Çünkü her geçen yıl biraz daha irtifa kaybeden İzmir medyasının usul ve yöntemlerini CHP Lideri Kılıçdaroğlu'nun da öğrenmemiş olması imkansız. Zira yazılıp çizilenleri dikkate aldığını hiç sanmıyorum.
Demem o ki, İzmir medyasıyla iyi ilişkiler kuran bazı ilçe belediye başkanları, medya algısıyla İzmir Büyükşehir Belediye Başkanlığı'na aday olabileceklerini düşünüyorlarsa, daha çok beklerler!
Çünkü İzmir'de bu işler medya yönlendirmesi, kamuoyu yoklaması ve parti içi demokrasi gibi kavramlar üzerinden olsaydı...
2014 yerel seçimlerinde, başta Gökhan Demirağ olmak üzere; birçok isim CHP'den belediye başkan adayı olamazdı.
Bu noktada...
Gizli namzetlere naçizane tavsiyemdir: 'medya üzerinden reklam yapacağım, genel merkezin gözüne gireceğim' diye tüyü bitmemiş yetimin hakkını sinekten yağ çıkaranlara kanalize etmeyiniz!
Daha açık ifade etmemiz gerekirse…
Oturduğunuz koltuğun kıymetini bilin, sakın zıplamayın!
Dimyata pirince giderken evdeki bulgurdan olmayın!
Öyle ki İzmir'de hiçbir ilçe belediye başkanının İzmir Büyükşehir Belediye Başkanlığı'na aday gösterilme şansı ve ihtimali yoktur!
Velhasıl büyükşehir hayali kuranlar yine avucunu öpecektir.
Hem doğmamış çocuğa don biçilir mi?
Ki Aziz Kocaoğlu da istediği sürece aday olabilme gücüne sahiptir.
“Ama genel başkanımız uygun görmez ise, Kocaoğlu aday olamaz” diyebilecek olanlara da peşinen yanıtlayım: “Genel başkanınız önce kendi koltuğunu korusun”
Ayrıca…
Aziz Kocaoğlu, kendi isteğiyle bırakması halinde bile, Kocaoğlu’nun rızası alınmadan aday gösterilecek olası bir isim İzmir’de zorlanır.
Kerameti CHP’den menkul bilenlere tavsiyem: beğenmediğimiz Aziz Kocaoğlu’nun İzmir kırsalında nasıl bir destek bulduğunu araştırmaları yönündedir.
Netice olarak…
Kocaoğlu, öyle sanıldığı gibi kolay lokma değildir.
Öte yandan…
Kocaoğlu, 2019'da Foça gibi ekonomisi zayıf ilçelerin adaylarını belirleme noktasında yine etkisini gösterir.
Yani Kocaoğlu'nu karşısına alan kaybeder.
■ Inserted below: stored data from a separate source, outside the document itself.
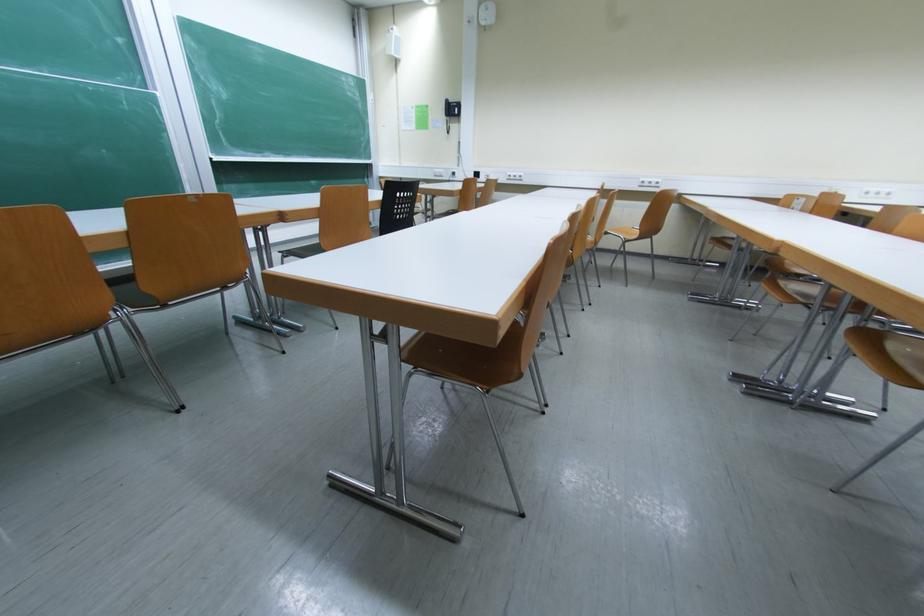
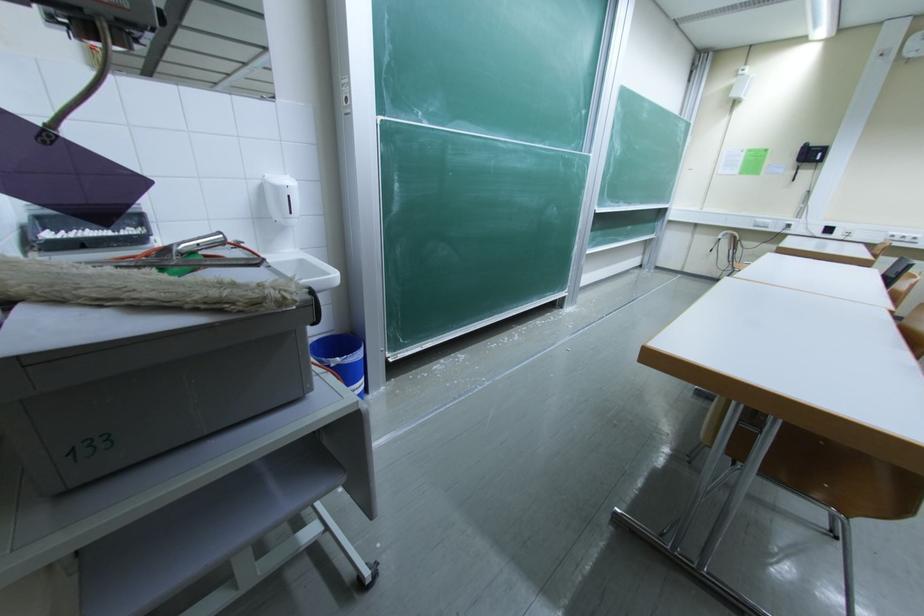
Question: In a continuous first-person perspective shot, in which direction is the camera moving?

Choices:
 (A) Left
 (B) Right
 (C) Forward
 (D) Backward

Answer: (A)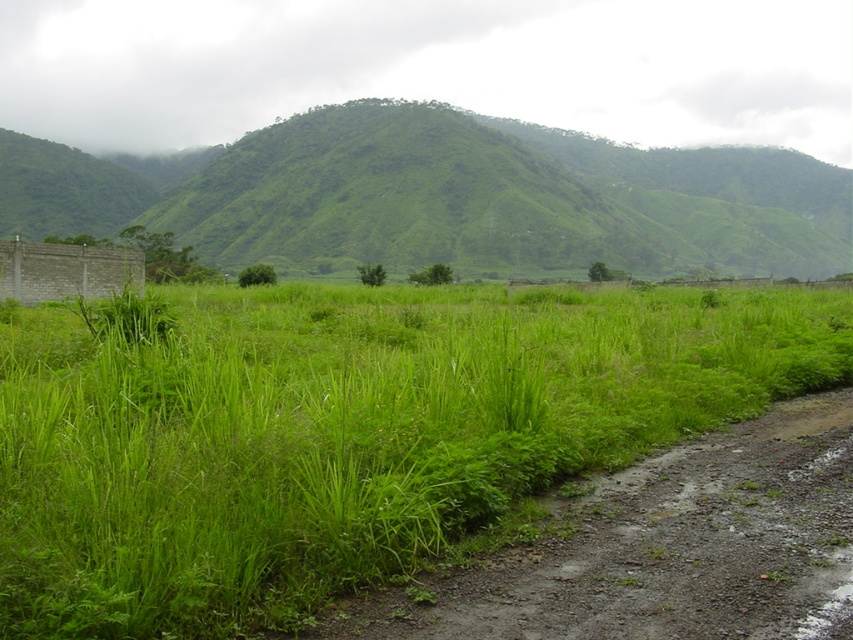
You are a hiker trying to navigate through this landscape. You need to cross either the green grassy hill at left or the damp gravel path at lower right. Which option has a wider path for you to walk on?

The green grassy hill at left has a wider path than the damp gravel path at lower right because the green grassy hill at left is wider.

You are navigating a drone that requires a flat area to land. You observe the green grassy hill at left in the image. Based on its position, can you determine if it offers a suitable landing spot?

The green grassy hill at left is located at point coordinates that may not provide a flat surface for landing. However, the description does not specify the hilltop terrain, so it is uncertain if it is flat enough for the drone to land safely.

You are a hiker trying to find the shortest path to the damp gravel path at lower right from your current position near the green grassy field at center. Which direction should you head towards?

The green grassy field at center is closer to the viewer than damp gravel path at lower right, so you should head towards the lower right direction to reach the damp gravel path at lower right more quickly.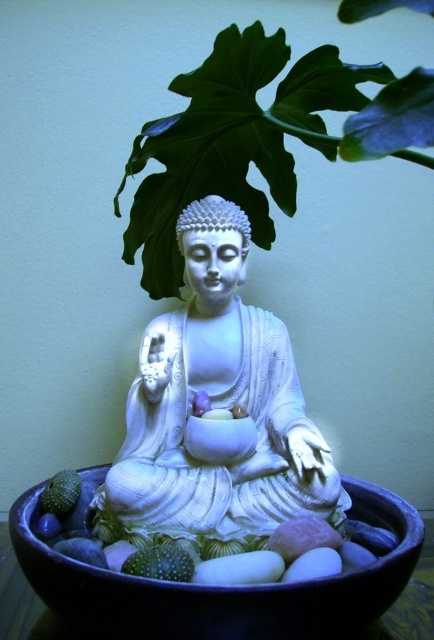
Does black ceramic bowl at center appear on the left side of green speckled fruit at lower center?

In fact, black ceramic bowl at center is to the right of green speckled fruit at lower center.

Looking at this image, is black ceramic bowl at center above green speckled fruit at lower center?

No.

Image resolution: width=434 pixels, height=640 pixels. I want to click on black ceramic bowl at center, so click(222, 588).

Is point (122, 564) less distant than point (66, 477)?

Yes, point (122, 564) is closer to viewer.

Can you confirm if green speckled fruit at lower center is positioned to the right of green matte avocado at lower left?

Indeed, green speckled fruit at lower center is positioned on the right side of green matte avocado at lower left.

This screenshot has height=640, width=434. What do you see at coordinates (161, 563) in the screenshot?
I see `green speckled fruit at lower center` at bounding box center [161, 563].

The image size is (434, 640). In order to click on green speckled fruit at lower center in this screenshot , I will do `click(161, 563)`.

Can you confirm if black ceramic bowl at center is taller than green matte avocado at lower left?

Yes.

Which is in front, point (200, 589) or point (51, 506)?

Point (200, 589)

At what (x,y) coordinates should I click in order to perform the action: click on black ceramic bowl at center. Please return your answer as a coordinate pair (x, y). This screenshot has height=640, width=434. Looking at the image, I should click on (222, 588).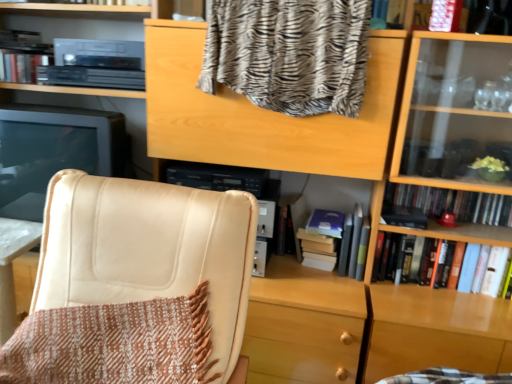
This screenshot has width=512, height=384. What are the coordinates of `free location above hardcover book at right, which appears as the 4th book when viewed from the top (from a real-world perspective)` in the screenshot? It's located at (464, 241).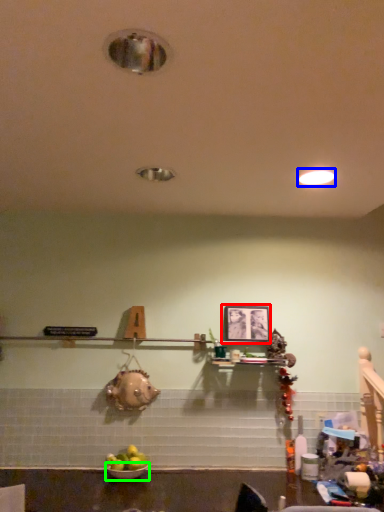
Question: Which object is the closest to the picture frame (highlighted by a red box)? Choose among these: lighting (highlighted by a blue box) or bowl (highlighted by a green box).

Choices:
 (A) lighting
 (B) bowl

Answer: (A)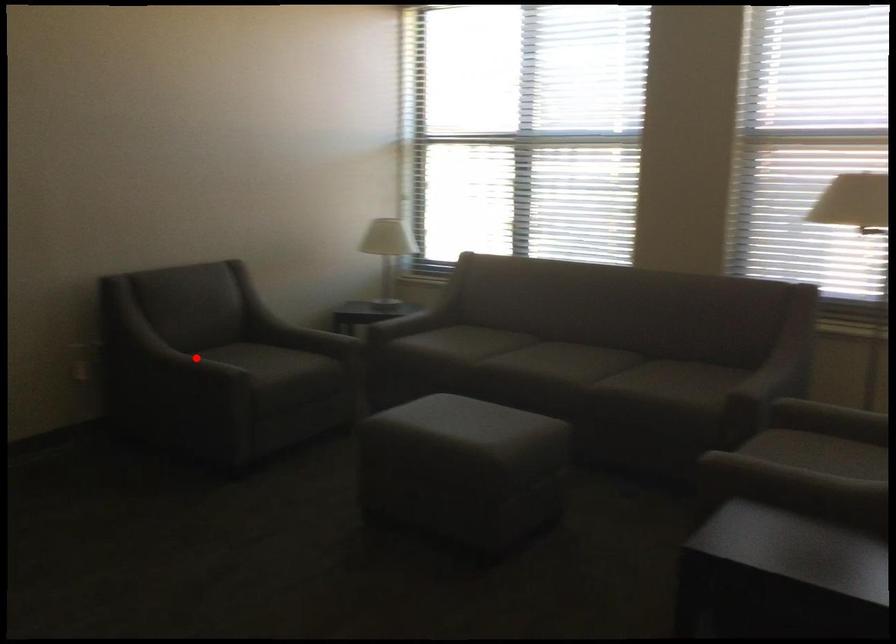
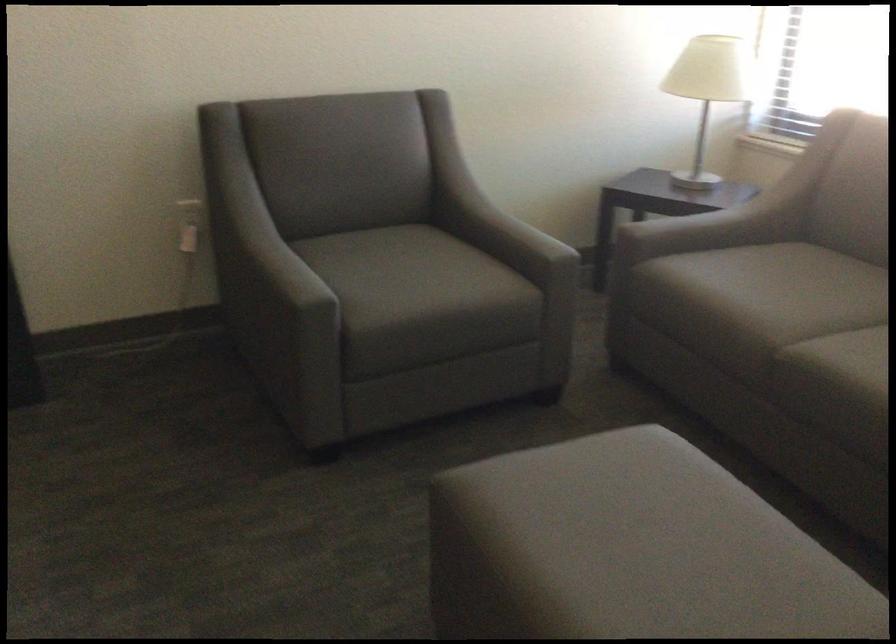
Question: I am providing you with two images of the same scene from different viewpoints. Image1 has a red point marked. In image2, the corresponding 3D location appears at what relative position? Reply with the corresponding letter.

Choices:
 (A) Closer
 (B) Farther

Answer: (A)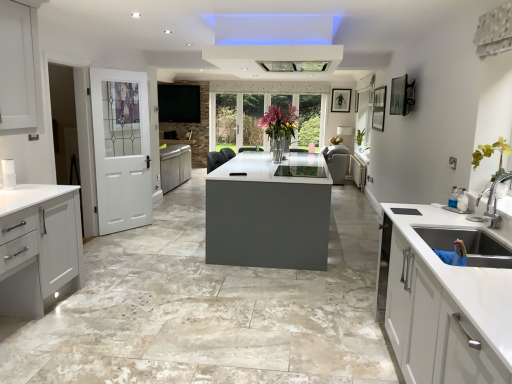
Locate an element on the screen. The height and width of the screenshot is (384, 512). free space in front of white painted wood door at left is located at coordinates (124, 240).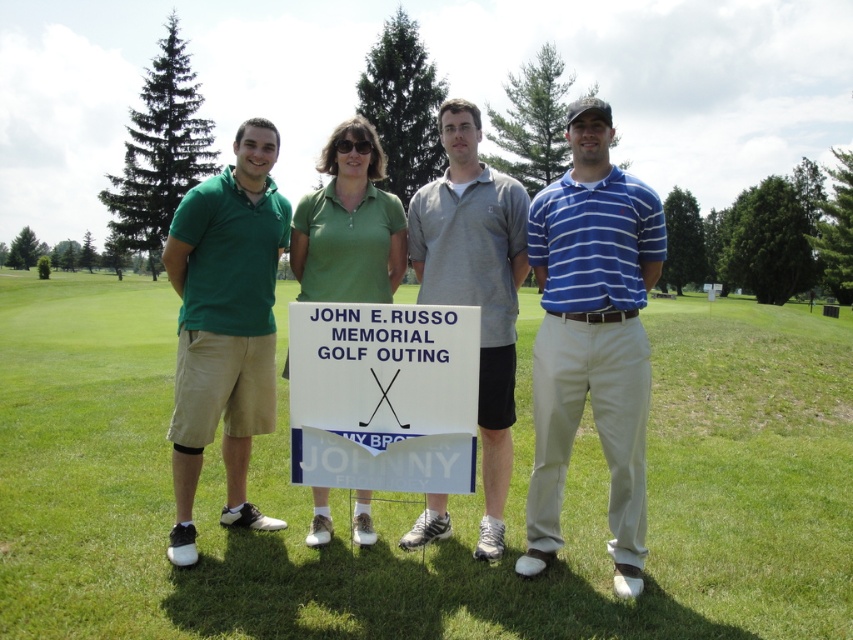
What is the exact location of the white paper sign at center in the image?

The white paper sign at center is located at point coordinates of (383, 396).

You are a photographer at the event and need to adjust the camera focus. The blue striped polo shirt at center and the white paper sign at center are in the frame. Which object is closer to the camera?

The blue striped polo shirt at center and the white paper sign at center are 39.17 inches apart, so the one closer to the camera would depend on their positions. However, since both are at center, it might be challenging to determine without more details. Wait, the description says they are 39.17 inches apart. Since the question is which is closer, but the description only gives the distance between them, not their individual distances from the camera. Hmm, maybe I need to recheck the rules. The answer must

You are a photographer taking a picture of the group. You notice the blue striped polo shirt at center and the white paper sign at center. Which object is taller in the photo?

The blue striped polo shirt at center is taller than the white paper sign at center.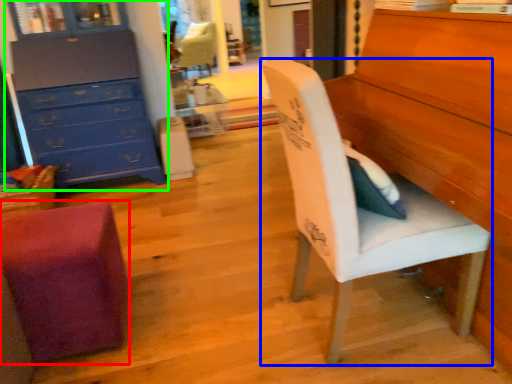
Question: Which object is the closest to the chair (highlighted by a red box)? Choose among these: chair (highlighted by a blue box) or chest of drawers (highlighted by a green box).

Choices:
 (A) chair
 (B) chest of drawers

Answer: (A)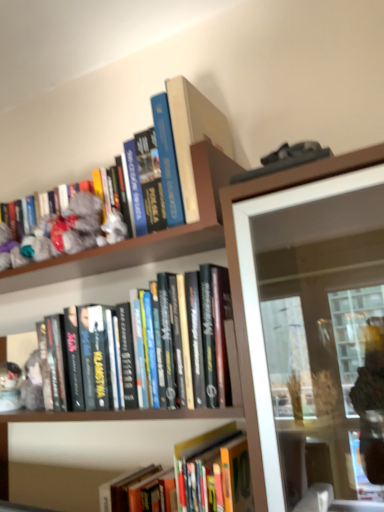
Question: Considering the positions of hardcover books at center, acting as the 3th book starting from the top, and hardcover book at center, which is the fourth book from top to bottom, in the image, is hardcover books at center, acting as the 3th book starting from the top, taller or shorter than hardcover book at center, which is the fourth book from top to bottom,?

Choices:
 (A) tall
 (B) short

Answer: (A)

Question: Considering their positions, is hardcover books at center, which ranks as the 2th book in bottom-to-top order, located in front of or behind hardcover book at center, which is the fourth book from top to bottom?

Choices:
 (A) front
 (B) behind

Answer: (B)

Question: Which object is the farthest from the hardcover book at center, which is the fourth book from top to bottom?

Choices:
 (A) hardcover books at center, acting as the 3th book starting from the top
 (B) hardcover book at upper center, which is the 4th book in bottom-to-top order
 (C) hardcover book at upper center, the 3th book from the bottom
 (D) fuzzy fabric toy at upper left

Answer: (B)

Question: Which object is positioned farthest from the hardcover book at center, which is the fourth book from top to bottom?

Choices:
 (A) fuzzy fabric toy at upper left
 (B) hardcover book at upper center, the 1th book when ordered from top to bottom
 (C) hardcover book at upper center, which appears as the 2th book when viewed from the top
 (D) hardcover books at center, acting as the 3th book starting from the top

Answer: (B)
Yanında duran da kazanır.
Son olarak…
“CHP’nin Müstakbel Genel Başkanı Aziz Kocaoğlu mu?” başlığı altında kısa bir süre önce kaleme aldığım yazımın arkasında olduğumun altını çizerek...
Tablonun bu yönde şekillenmesi halinde, İzmir’in ciğerini bilen bir genel başkan olarak, Kocaoğlu’nun kent siyasetini A’dan Z’ye sil baştan, yeniden dizayn etmesinin kaçınılmaz olacağını da eklemek isterim.